Justice KOURLIS dissents, Chief Justice MULLARKEY and Justice HOBBS join in the dissent.

. The classification of "all other agricultural property” is used to describe all agriculture-related property which does not meet the statutory definition of agricultural land. See § 39-1-102(1.6)(b), 11 C.R.S. (2002).

. A retail center which occupies less than an acre of land was classified by the assessor as commercial property. The BAA affirmed this classification and the parties did not raise this issue on appeal.

. There is some confusion regarding the scope of the court of appeals’ opinion. The court of appeals reversed the BAA’s order only with regard to the specific issue that was appealed, namely, whether Petitioner's greenhouse land qualified as agricultural land. The court’s opinion did not disturb the other findings and conclusions of the BAA. Specifically, the BAA classified a fifteen-acre parcel which is actively farmed by a third party lessee of Petitioner, and a three-acre test field which is operated by Petitioner, as agricultural land. The BAA also adopted the cost approach to value the improvements on the land. These conclusions, Adams County concedes, *995were not disturbed by the court of appeals’ opinion.

. Frank Miles, a representative of the citizen’s committee which assisted in drafting the legislation, testified before the Senate Finance Committee that the phrase "subject to the elements of nature” was intended to exclude a greenhouse or similar operation from being classified as a farm. Hearing on S.B. 6 Before the Senate Finance Comm., 54th Gen. Assemb., 1st Reg. Sess. (Feb. 10, 1983).

. This amendment was the second one proposed to address the greenhouse issue. Earlier, Senator Stewart proposed an amendment which would have re-inserted the original definition of a "farm” to include only those properties which are "subject to the elements of the natural climate.” Debate on S.B. 6 before the Senate, 54th Gen. Assemb., 1st Reg. Sess. (Mar. 25, 1983) (statement of Sen. Stewart). He stated that one of the purposes of the amendment was to exclude greenhouses from being classified as a farm. Id. The amendment was defeated on a voice vote.

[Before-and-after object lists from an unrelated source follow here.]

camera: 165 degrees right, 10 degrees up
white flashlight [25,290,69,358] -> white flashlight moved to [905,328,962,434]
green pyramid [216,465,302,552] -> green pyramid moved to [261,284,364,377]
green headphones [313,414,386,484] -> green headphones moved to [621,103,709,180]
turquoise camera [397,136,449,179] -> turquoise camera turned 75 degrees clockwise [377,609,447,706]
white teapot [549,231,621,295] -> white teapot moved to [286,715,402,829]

. Notably, the members first suggested that the phrase read "originate from land’s productivity.” Hearing on S.B. 6 Before the Conference Comm., 54th Gen. Assemb., 1st Reg. Sess. (May 17, 1983). To make clear that the product must be tied specifically to the parcel of land being valued, the members changed the requirement to "originate from the land's productivity.” Id. (emphasis added).

. Senator Beatty and Senator Powers, the two members of the committee who favored a broad definition of a farm, voted against the addition of the phrase "originate from the land’s productivity.” Once the phrase was added, however, the two men voted to report the bill to both houses.

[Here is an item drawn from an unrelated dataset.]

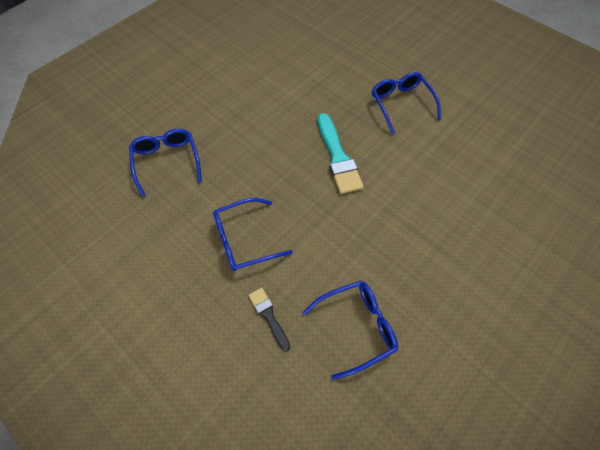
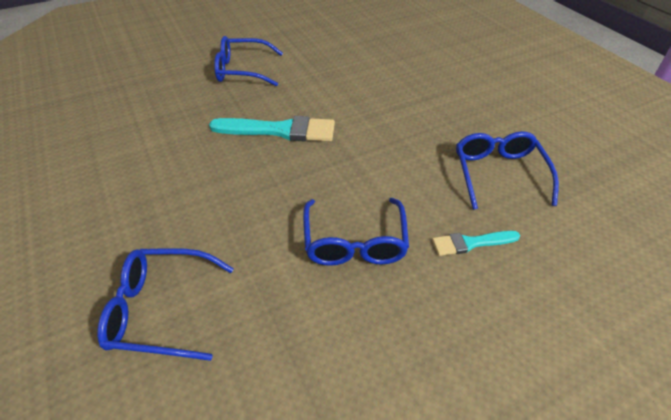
camera: 70 degrees left, 15 degrees down
black brush [249,288,290,352] -> turquoise brush [432,231,520,256]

. Initially, we note that of the many sources we may consult to discern legislative intent, reliance on legislative inaction is particularly risky. The reasons for enacting, or not enacting, legislation are too numerous to tally. This case is unlike previous situations in which we have held that the absence of legislative amendment may be evidence of intent. Where this court has provided an interpretation of a statute and the General Assembly subsequently amends the statute without changing the previously construed portion, we presume that the legislature agrees with the interpretation provided by this court. See People v. Swain, 959 P.2d 426, 430-431 (Colo.1998) ("[T]he legislature is presumed, by virtue of its action in amending a previously construed statute without changing the portion that was construed, to have accepted and ratified the prior judicial construction.”). Here, this court has never interpreted the meaning of a '‘farm” in this context and the legislature has not amended the definition since its enactment in 1983.

. While the court did not discuss the specific factors which led to this conclusion, we note that *999the Morning Fresh egg production facility was a small part of a larger agricultural operation and a portion of the feed for the hens was grown on the farm.

. Like Morning Fresh Farms, to the extent any of the Del Mesa Farms cases can be read to stand for the proposition that a building, without more, provides sufficient connection to meet the requirement that the product “originate from the land’s productivity,” we decline to follow them.